(Task): Write out the data below again, swapping every instance of "dist" for "distance" and leaving everything else unchanged.

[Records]
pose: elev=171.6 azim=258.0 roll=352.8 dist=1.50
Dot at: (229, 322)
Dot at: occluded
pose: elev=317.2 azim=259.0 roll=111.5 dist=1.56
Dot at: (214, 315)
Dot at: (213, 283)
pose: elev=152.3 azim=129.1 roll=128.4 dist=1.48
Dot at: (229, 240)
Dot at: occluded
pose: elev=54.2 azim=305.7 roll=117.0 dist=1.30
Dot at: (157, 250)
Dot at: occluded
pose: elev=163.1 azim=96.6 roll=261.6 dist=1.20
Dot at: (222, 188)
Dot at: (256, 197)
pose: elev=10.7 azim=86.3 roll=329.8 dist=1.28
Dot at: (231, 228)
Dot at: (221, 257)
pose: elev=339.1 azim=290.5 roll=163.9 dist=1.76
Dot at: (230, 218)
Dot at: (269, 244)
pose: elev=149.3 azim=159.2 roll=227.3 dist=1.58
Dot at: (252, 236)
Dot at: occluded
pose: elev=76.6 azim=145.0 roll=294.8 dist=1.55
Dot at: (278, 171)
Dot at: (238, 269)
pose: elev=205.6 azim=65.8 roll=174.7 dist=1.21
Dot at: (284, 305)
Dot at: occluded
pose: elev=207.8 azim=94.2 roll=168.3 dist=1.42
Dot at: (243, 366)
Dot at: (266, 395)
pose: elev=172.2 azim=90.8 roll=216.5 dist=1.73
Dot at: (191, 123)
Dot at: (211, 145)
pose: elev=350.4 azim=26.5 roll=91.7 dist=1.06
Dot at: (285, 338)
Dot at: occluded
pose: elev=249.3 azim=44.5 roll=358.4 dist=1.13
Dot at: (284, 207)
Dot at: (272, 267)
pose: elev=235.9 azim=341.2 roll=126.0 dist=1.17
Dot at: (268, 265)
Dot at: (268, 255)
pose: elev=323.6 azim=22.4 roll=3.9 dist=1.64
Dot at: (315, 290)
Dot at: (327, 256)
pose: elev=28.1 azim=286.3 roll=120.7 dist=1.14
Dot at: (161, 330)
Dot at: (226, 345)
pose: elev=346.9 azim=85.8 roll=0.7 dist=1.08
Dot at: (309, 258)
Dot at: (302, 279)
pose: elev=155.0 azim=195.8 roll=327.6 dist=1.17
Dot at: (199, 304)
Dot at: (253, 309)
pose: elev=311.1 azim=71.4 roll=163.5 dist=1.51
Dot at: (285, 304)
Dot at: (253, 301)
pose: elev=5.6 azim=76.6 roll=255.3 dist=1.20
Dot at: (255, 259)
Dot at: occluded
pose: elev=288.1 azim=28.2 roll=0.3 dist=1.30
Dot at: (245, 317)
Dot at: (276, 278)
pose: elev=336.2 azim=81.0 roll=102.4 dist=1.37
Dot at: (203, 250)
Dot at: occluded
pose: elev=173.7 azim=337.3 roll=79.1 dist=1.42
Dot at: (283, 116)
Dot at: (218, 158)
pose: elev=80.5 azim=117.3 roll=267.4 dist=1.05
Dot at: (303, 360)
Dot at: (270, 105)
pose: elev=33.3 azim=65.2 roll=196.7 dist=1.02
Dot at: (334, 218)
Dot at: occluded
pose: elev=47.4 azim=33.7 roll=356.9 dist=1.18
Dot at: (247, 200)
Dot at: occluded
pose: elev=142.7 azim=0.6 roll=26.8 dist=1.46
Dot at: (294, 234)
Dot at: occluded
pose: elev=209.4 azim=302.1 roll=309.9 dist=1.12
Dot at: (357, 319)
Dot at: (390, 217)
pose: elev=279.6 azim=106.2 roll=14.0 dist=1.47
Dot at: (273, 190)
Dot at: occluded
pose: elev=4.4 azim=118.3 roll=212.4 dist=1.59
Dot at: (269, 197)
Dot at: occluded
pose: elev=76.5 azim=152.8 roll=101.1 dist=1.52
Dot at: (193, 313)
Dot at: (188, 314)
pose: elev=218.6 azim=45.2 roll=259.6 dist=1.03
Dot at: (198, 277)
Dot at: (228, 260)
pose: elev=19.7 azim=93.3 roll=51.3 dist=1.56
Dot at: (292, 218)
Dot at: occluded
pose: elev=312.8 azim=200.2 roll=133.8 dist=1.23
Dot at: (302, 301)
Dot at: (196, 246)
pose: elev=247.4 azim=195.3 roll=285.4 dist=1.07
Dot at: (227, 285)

(Solution to this task):
pose: elev=171.6 azim=258.0 roll=352.8 distance=1.50
Dot at: (229, 322)
Dot at: occluded
pose: elev=317.2 azim=259.0 roll=111.5 distance=1.56
Dot at: (214, 315)
Dot at: (213, 283)
pose: elev=152.3 azim=129.1 roll=128.4 distance=1.48
Dot at: (229, 240)
Dot at: occluded
pose: elev=54.2 azim=305.7 roll=117.0 distance=1.30
Dot at: (157, 250)
Dot at: occluded
pose: elev=163.1 azim=96.6 roll=261.6 distance=1.20
Dot at: (222, 188)
Dot at: (256, 197)
pose: elev=10.7 azim=86.3 roll=329.8 distance=1.28
Dot at: (231, 228)
Dot at: (221, 257)
pose: elev=339.1 azim=290.5 roll=163.9 distance=1.76
Dot at: (230, 218)
Dot at: (269, 244)
pose: elev=149.3 azim=159.2 roll=227.3 distance=1.58
Dot at: (252, 236)
Dot at: occluded
pose: elev=76.6 azim=145.0 roll=294.8 distance=1.55
Dot at: (278, 171)
Dot at: (238, 269)
pose: elev=205.6 azim=65.8 roll=174.7 distance=1.21
Dot at: (284, 305)
Dot at: occluded
pose: elev=207.8 azim=94.2 roll=168.3 distance=1.42
Dot at: (243, 366)
Dot at: (266, 395)
pose: elev=172.2 azim=90.8 roll=216.5 distance=1.73
Dot at: (191, 123)
Dot at: (211, 145)
pose: elev=350.4 azim=26.5 roll=91.7 distance=1.06
Dot at: (285, 338)
Dot at: occluded
pose: elev=249.3 azim=44.5 roll=358.4 distance=1.13
Dot at: (284, 207)
Dot at: (272, 267)
pose: elev=235.9 azim=341.2 roll=126.0 distance=1.17
Dot at: (268, 265)
Dot at: (268, 255)
pose: elev=323.6 azim=22.4 roll=3.9 distance=1.64
Dot at: (315, 290)
Dot at: (327, 256)
pose: elev=28.1 azim=286.3 roll=120.7 distance=1.14
Dot at: (161, 330)
Dot at: (226, 345)
pose: elev=346.9 azim=85.8 roll=0.7 distance=1.08
Dot at: (309, 258)
Dot at: (302, 279)
pose: elev=155.0 azim=195.8 roll=327.6 distance=1.17
Dot at: (199, 304)
Dot at: (253, 309)
pose: elev=311.1 azim=71.4 roll=163.5 distance=1.51
Dot at: (285, 304)
Dot at: (253, 301)
pose: elev=5.6 azim=76.6 roll=255.3 distance=1.20
Dot at: (255, 259)
Dot at: occluded
pose: elev=288.1 azim=28.2 roll=0.3 distance=1.30
Dot at: (245, 317)
Dot at: (276, 278)
pose: elev=336.2 azim=81.0 roll=102.4 distance=1.37
Dot at: (203, 250)
Dot at: occluded
pose: elev=173.7 azim=337.3 roll=79.1 distance=1.42
Dot at: (283, 116)
Dot at: (218, 158)
pose: elev=80.5 azim=117.3 roll=267.4 distance=1.05
Dot at: (303, 360)
Dot at: (270, 105)
pose: elev=33.3 azim=65.2 roll=196.7 distance=1.02
Dot at: (334, 218)
Dot at: occluded
pose: elev=47.4 azim=33.7 roll=356.9 distance=1.18
Dot at: (247, 200)
Dot at: occluded
pose: elev=142.7 azim=0.6 roll=26.8 distance=1.46
Dot at: (294, 234)
Dot at: occluded
pose: elev=209.4 azim=302.1 roll=309.9 distance=1.12
Dot at: (357, 319)
Dot at: (390, 217)
pose: elev=279.6 azim=106.2 roll=14.0 distance=1.47
Dot at: (273, 190)
Dot at: occluded
pose: elev=4.4 azim=118.3 roll=212.4 distance=1.59
Dot at: (269, 197)
Dot at: occluded
pose: elev=76.5 azim=152.8 roll=101.1 distance=1.52
Dot at: (193, 313)
Dot at: (188, 314)
pose: elev=218.6 azim=45.2 roll=259.6 distance=1.03
Dot at: (198, 277)
Dot at: (228, 260)
pose: elev=19.7 azim=93.3 roll=51.3 distance=1.56
Dot at: (292, 218)
Dot at: occluded
pose: elev=312.8 azim=200.2 roll=133.8 distance=1.23
Dot at: (302, 301)
Dot at: (196, 246)
pose: elev=247.4 azim=195.3 roll=285.4 distance=1.07
Dot at: (227, 285)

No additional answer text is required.